A faixa três, Caipirima Man, coloca o Miami Bass na ordem do dia novamente, com toques suaves de jazz (?). "Se a menina está acuada e ao lado não tem ninguém, chame o caipirinha man, caipirinha man. Se acabou a dose de uisque e não tem mais nota de cem, chame o caipirinha man, caipirinha man", diz a letra da música que deveria ser hino daqueles que estão bebendo há "duas semanas seguidas socialmente".

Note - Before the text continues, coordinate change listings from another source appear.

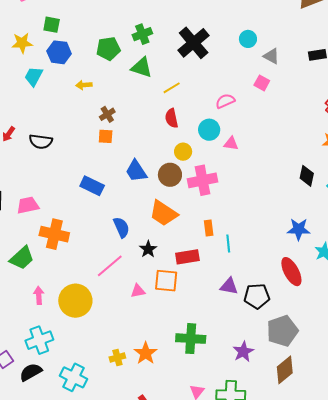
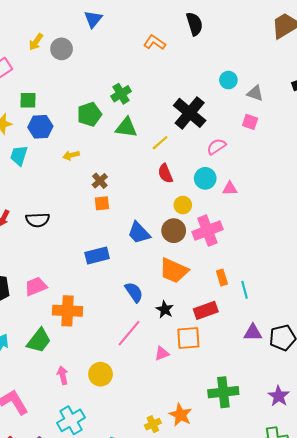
black cross: (194, 43) -> (190, 113), moved
blue rectangle: (92, 186) -> (97, 255), turned -30
yellow circle: (75, 301) -> (101, 374), size x0.7

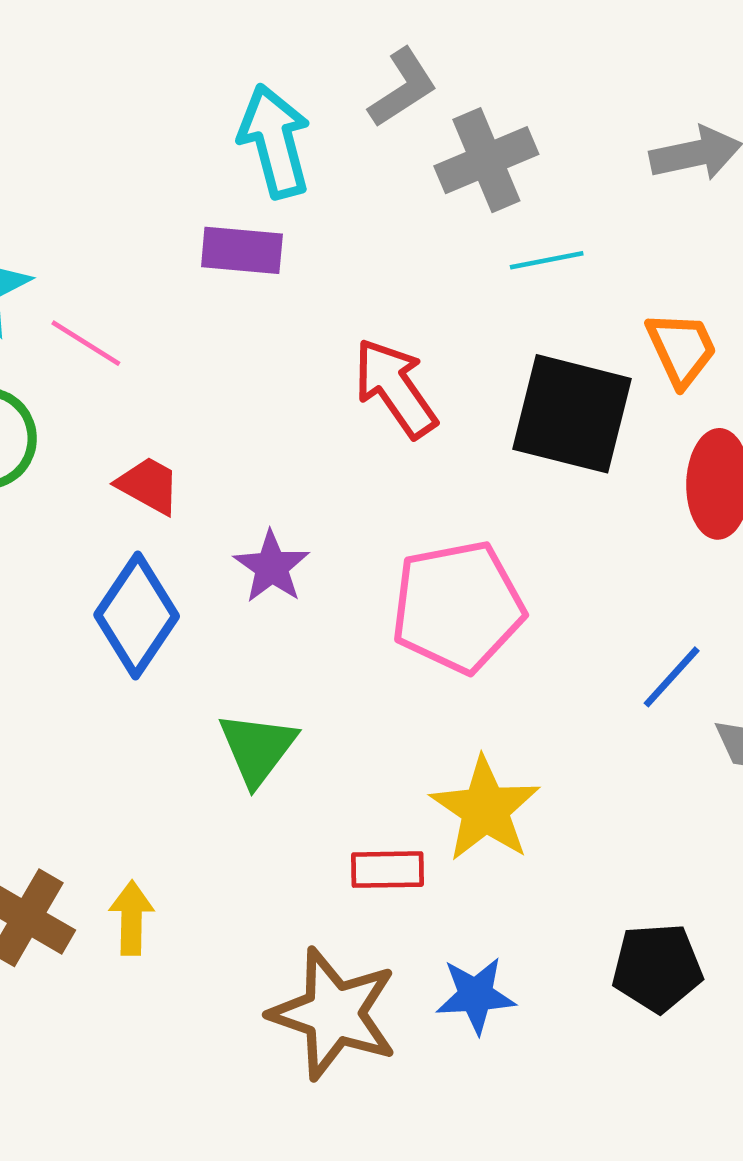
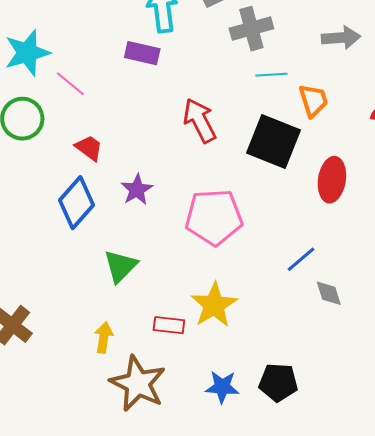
orange trapezoid: (682, 349) -> (313, 100), moved
yellow arrow: (131, 918) -> (104, 338), moved
blue star: (476, 995) -> (222, 387), moved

A singela Menstruação é, com certeza, o relato mais hilariamente cruel da visita que as mulheres recebem todo mês. O refrão, que conta com a voz suave de Adriana Góes repetindo "Menstruação, a gente carrega esse fardo", conclui: "Comer vocês assim é igual galinha ao molho pardo". Sem palavras. Em É Ming!, De Leve tenta cravar uma nova gíria: "Anda de carro zero, tem olho azul, fez faculdade: É Ming! Sua irmã não canta rap, sua irmã é gata, você debocha: É Ming! Tem casa com piscina, clipe na MTV, contrato com gravadora: É Ming!". Já em Essa é Pros Amigos, o samba é a bola da vez.

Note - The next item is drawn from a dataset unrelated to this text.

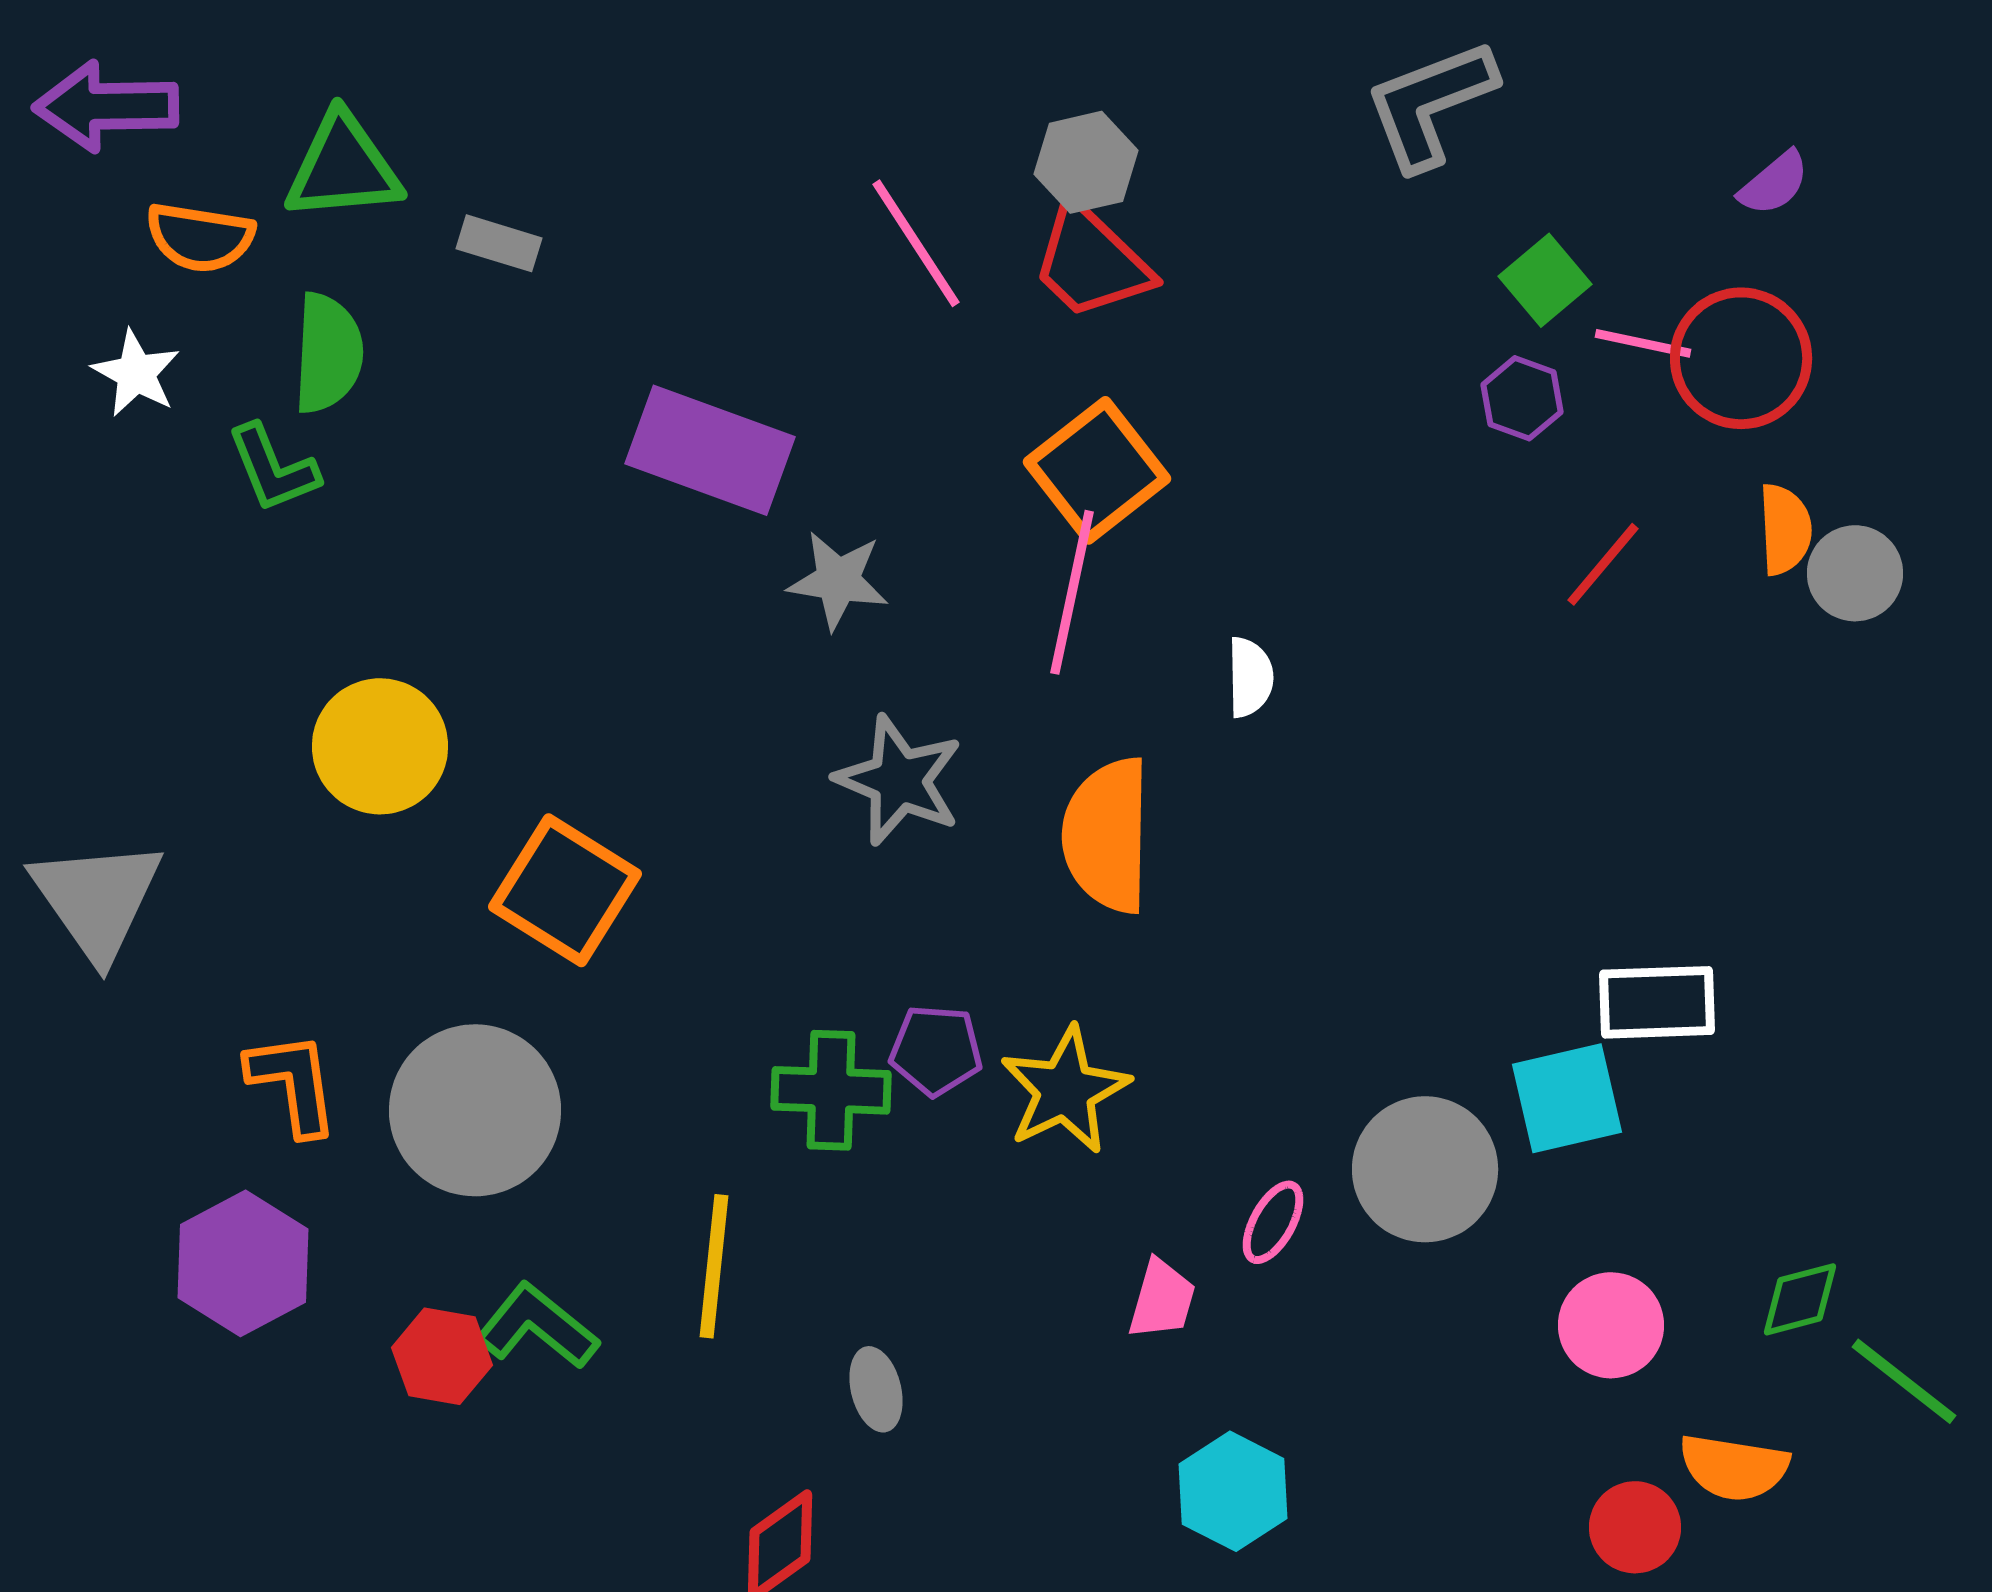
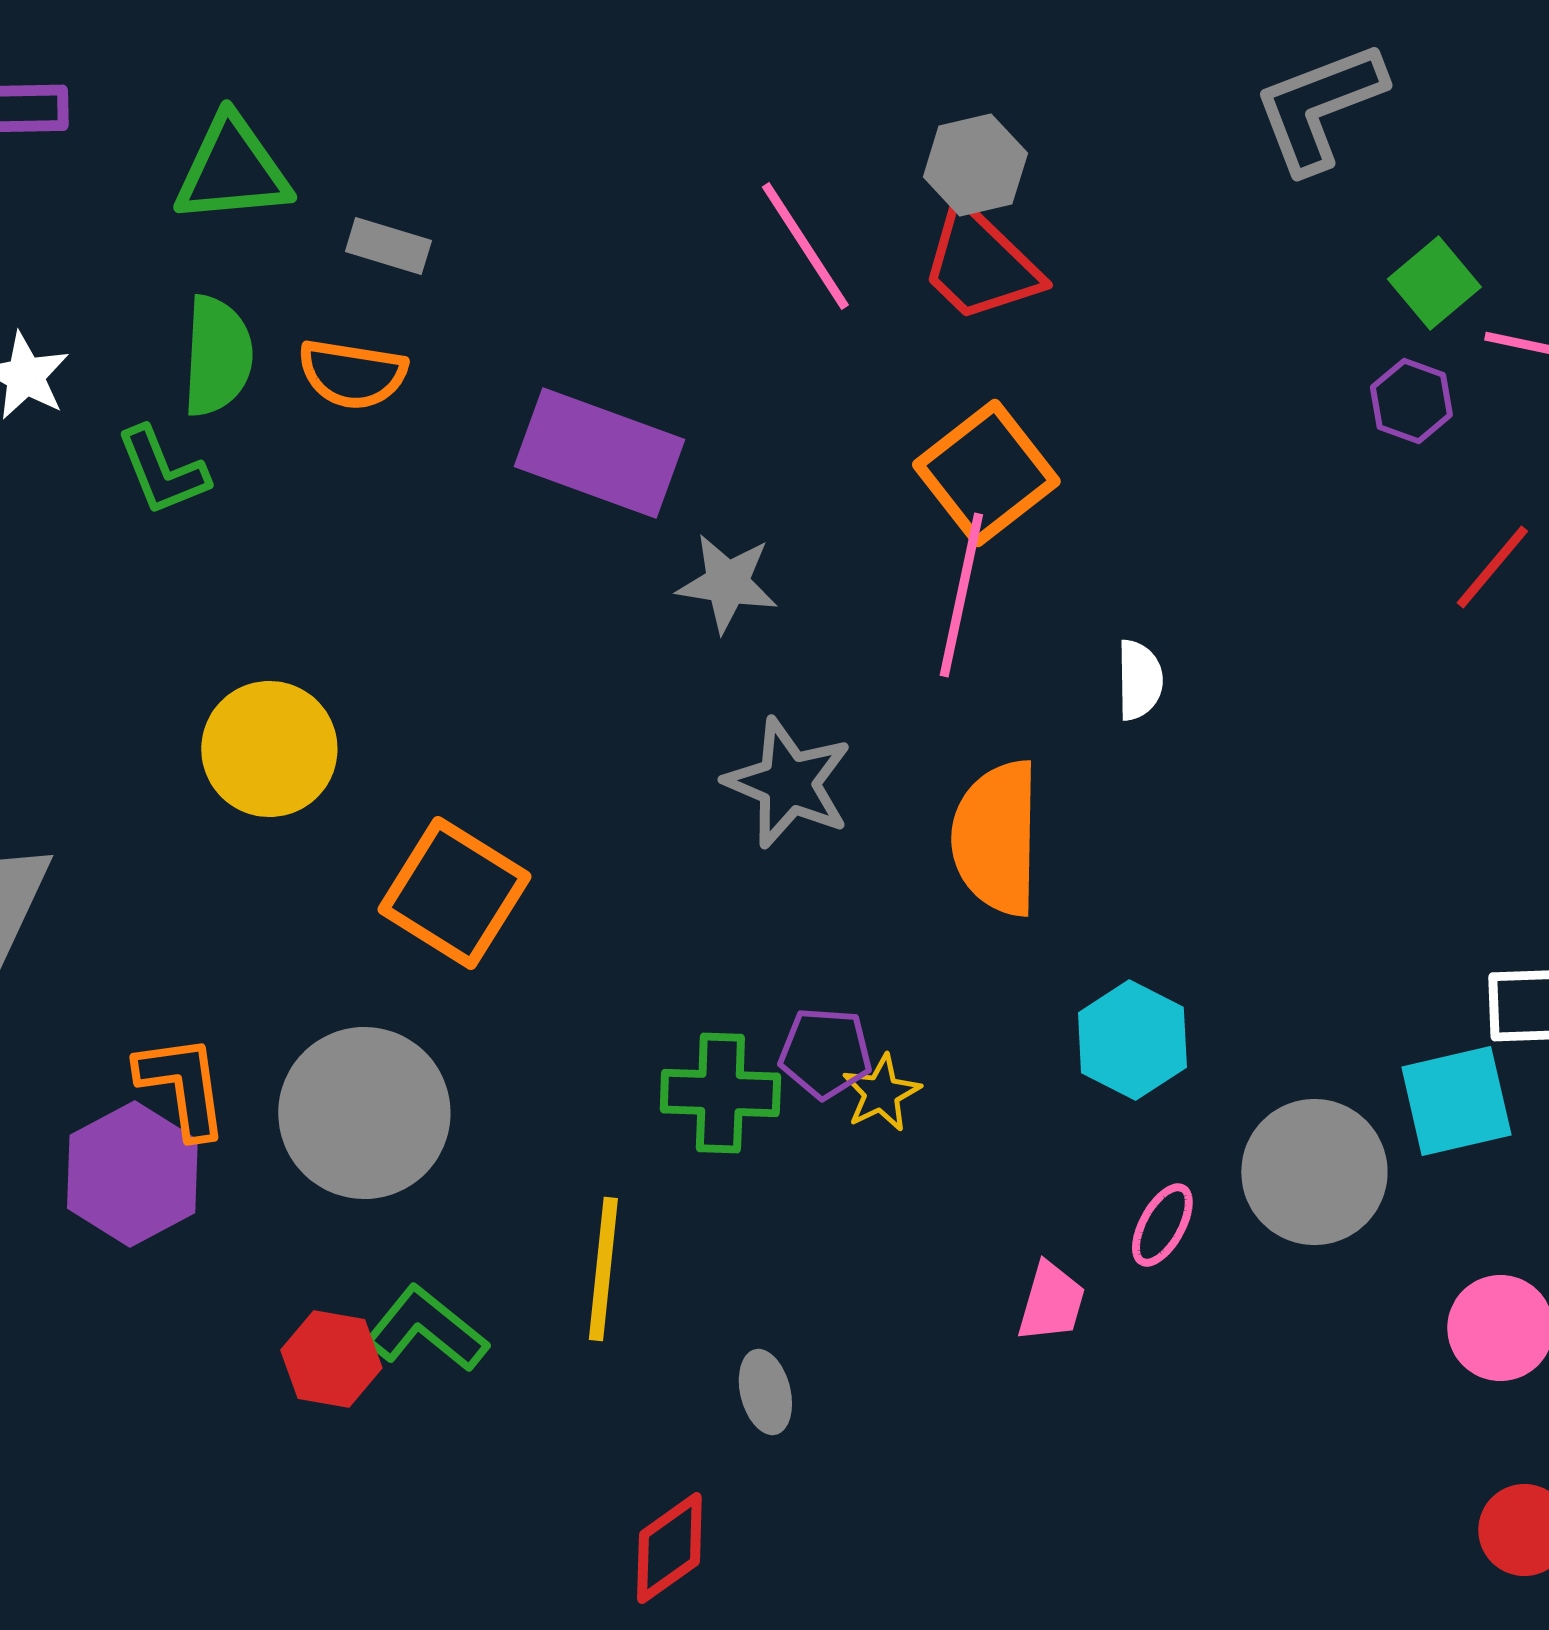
orange semicircle: (200, 237) -> (352, 374), moved
yellow star: (1065, 1090) -> (881, 1093), moved, size x0.6
purple hexagon: (243, 1263) -> (132, 1174), moved
cyan hexagon: (1233, 1491) -> (1132, 1040), moved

Em Rapper de Mentira, De Leve provoca: "Não faço rap pra rapper, nem rima pra repentista, nem me visto pra catálogo de loja que aparece na revista". O release, escrito pelo próprio, tenta colocar mais lenha na fogueira: "Eu não faço rap como americano onde os caras andam cheios de correntes de platina no pescoço. Também não uso arma, nunca peguei em uma. Também não é um rap como o brasileiro, que tem um discurso sempre parecido, periférico, pseudo-revolucionário e muita vezes ambíguo. Eu falo do dia-a-dia de um garoto classe média que anda de chinelo e bermuda pela cidade onde nasceu e não se importa muito com rótulos".

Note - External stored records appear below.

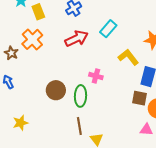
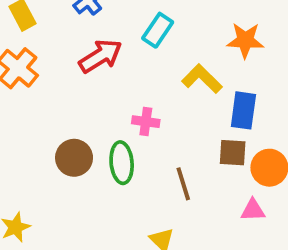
brown line: (79, 126) -> (183, 184), moved

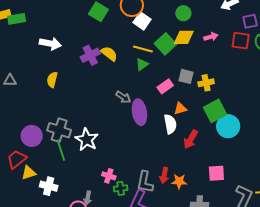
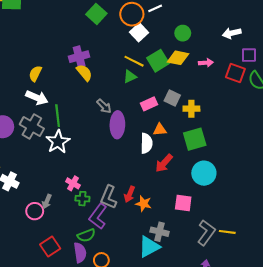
white arrow: (50, 44) -> (37, 98), moved
yellow semicircle: (109, 54) -> (84, 73), moved
cyan circle: (228, 126) -> (204, 173), moved
green line: (61, 150) -> (58, 116), moved

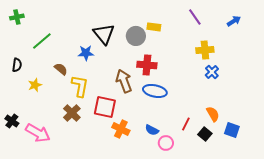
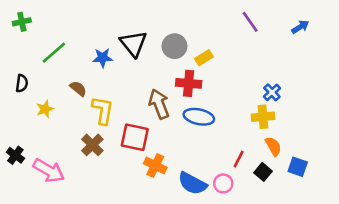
yellow rectangle: (154, 27) -> (204, 58), moved, turned -40
yellow cross: (205, 50) -> (263, 117), moved
blue star: (86, 53) -> (103, 58), moved
blue semicircle: (152, 130) -> (192, 183), moved, size x1.6
pink circle: (166, 143) -> (223, 183), moved

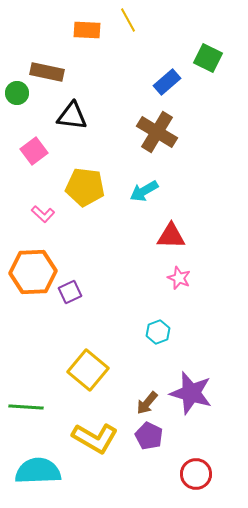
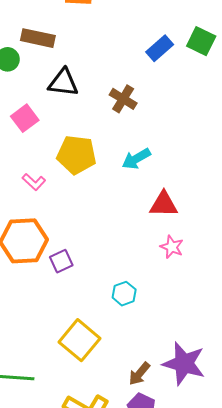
green square: (208, 58) -> (201, 41), moved
brown cross: (157, 132) -> (123, 99), moved, size x0.7
cyan hexagon: (158, 332) -> (124, 294), moved

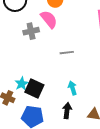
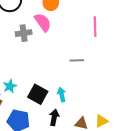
gray line: (67, 53) -> (77, 60), moved
black square: (34, 89) -> (38, 94), moved

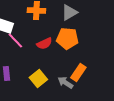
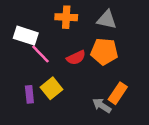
gray triangle: (69, 12) -> (107, 20), turned 42
yellow square: (38, 78) -> (51, 88), moved

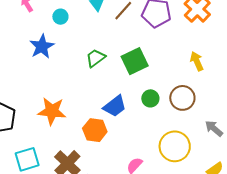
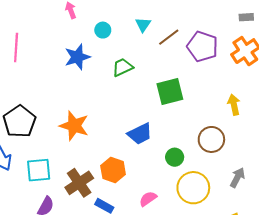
green trapezoid: (95, 58) -> (123, 67), moved
green circle: (150, 98) -> (175, 157), moved
gray arrow: (214, 128) -> (237, 178), turned 66
orange hexagon: (95, 130) -> (113, 170), moved

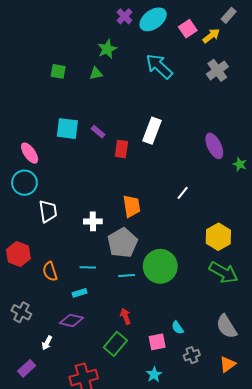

Posso estar redondamente enganado, mas O Estilo Foda-Se soa como a versão 2003 do disco de estréia de Gabriel o Pensador, de 1993, que trazia Tô Feliz - Matei o Presidente, Lôraburra e Retrato de Um Playboy. A comparação tem requintes de elogio. Os dois são rappers brancos, de classe média e usam a palavra como veículo para ironizar o mundo. De Leve, porém, parece ter menos preocupação com foco e mais tesão pela diversão (e pelas mulheres). Fica a torcida para que daqui há dez anos, De Leve não tenha a moral tão avariada quanto Gabriel. A estréia promete.

Ps. Além das sete músicas novas, O Estilo Foda-Se ainda traz, como bônus, o EP Introduzindo De Leve, com as sete primeiras músicas do rapper. Para ouvir, rir e cantar com os amigos.